### Exercise goal
From the first line of the listing below to the line with "reg [7:0] D;", print each line exactly, and nothing more. Leave out the pictures.

### Material shown
----------------------------------------
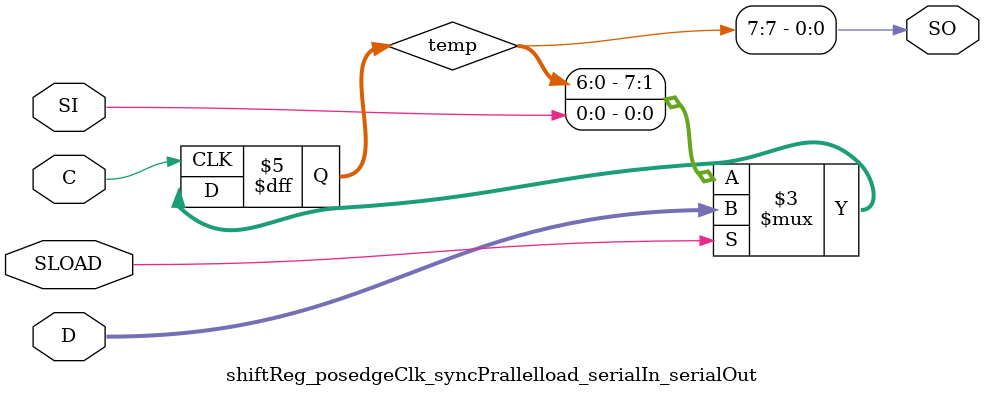
<source format=v>
`timescale 1ns / 1ps

module shiftReg_posedgeClk_syncPrallelload_serialIn_serialOut(
    input C,
    input SLOAD,
    input SI,
    input [7:0] D,
    output SO
    );
	 
	 reg [7:0] temp;
	 always @ (posedge C) begin
		if (SLOAD)
			temp <= D;
		else
			temp <= {temp[6:0], SI};
	 end
	 
	 assign SO = temp[7];

endmodule

</source>
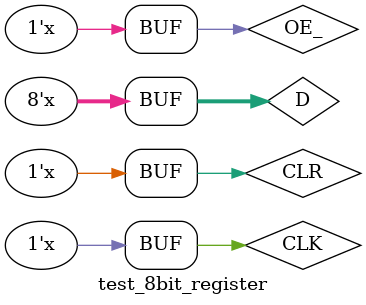
<source format=v>
`timescale 1ns / 1ps


module test_8bit_register;
    reg CLR, CLK, OE_;
    reg [7:0] D;
    wire [7:0] Q;

    bit8_register bit8_r0(CLR, CLK, OE_, D, Q);

    initial begin
        #10 CLK = 0;
        #10 {OE_, CLR, D} = 10'b1000000000;
        #10 {OE_, CLR, D} = 10'b0100000000;
        #10 CLR = 0;
    end

    always #10 CLK = ~CLK;

    always #20 D = D + 1'b1;
    always #30 OE_ = ~OE_;
    always #90 CLR = ~CLR;
    
endmodule

</source>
----------------------------------------
### Answer section
<source format=v>
`timescale 1ns / 1ps

module shiftReg_posedgeClk_syncPrallelload_serialIn_serialOut(
    input C,
    input SLOAD,
    input SI,
    input [7:0] D,
    output SO
    );
	 
	 reg [7:0] temp;
	 always @ (posedge C) begin
		if (SLOAD)
			temp <= D;
		else
			temp <= {temp[6:0], SI};
	 end
	 
	 assign SO = temp[7];

endmodule

</source>
<source format=v>
`timescale 1ns / 1ps


module test_8bit_register;
    reg CLR, CLK, OE_;
    reg [7:0] D;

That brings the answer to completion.